Tuesday 9
Challenges for Molecular Biology (submitted papers)

› 17:20 - 17:40 (20min)
› 127
The central dogma and its implications for gene-centrism revisited: from DNA-centrism to NA-centrism
Alexis De Tiège  1@  
1 : Ghent University

Both the ‘Weismann barrier' and Francis Crick's ‘central dogma' of molecular biology nourished the gene-centric paradigm of life, i.e. the conception of the gene/genome as a ‘central source' from which hereditary information unidirectionally ‘flows' or ‘radiates' into cellular biochemistry and development and not the other way around.

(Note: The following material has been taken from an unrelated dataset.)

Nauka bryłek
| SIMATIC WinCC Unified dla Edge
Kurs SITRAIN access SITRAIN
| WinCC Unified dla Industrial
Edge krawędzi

Today, due to advances in molecular genetics and epigenetics such as the discovery of complex post-genomic and epigenetic processes in which genes are causally integrated, many theorists argue that gene-centrism is getting falsified. Here, we explore the causal implications of the following four, to the central dogma related issues: (i) widespread reverse transcription (arguing for a shift from DNA-genome to ‘NA-genome'); (ii) the absence of a mechanism of reverse translation (arguing in favour of the ‘structural primacy' of NA over protein in cellular biochemistry); (iii) pervasive transcription (arguing in favour of the ‘behavioural-functional primacy' of NA over protein in cellular biochemistry); and (iv) the fact that functional (post-genomic and epigenetic) biochemistry can only edit and not integrally recode structural genetic sequence (arguing for a ‘sequence-centric' perspective on cellular biochemistry). We conclude – in spite of the embeddedness of genes/genomes into the complex biochemical (post-genomic and epigenetic) dynamics of the cell – in favour of a gene-centric conception of cellular biochemistry, i.e. biochemistry at the sub-cellular level, although a shift from traditional narrow ‘DNA-centrism' to the broader ‘NA-centrism' seems mandatory. We will also ask whether this conclusion can be extended to the cell as a whole, and further to the organismal and ecological level.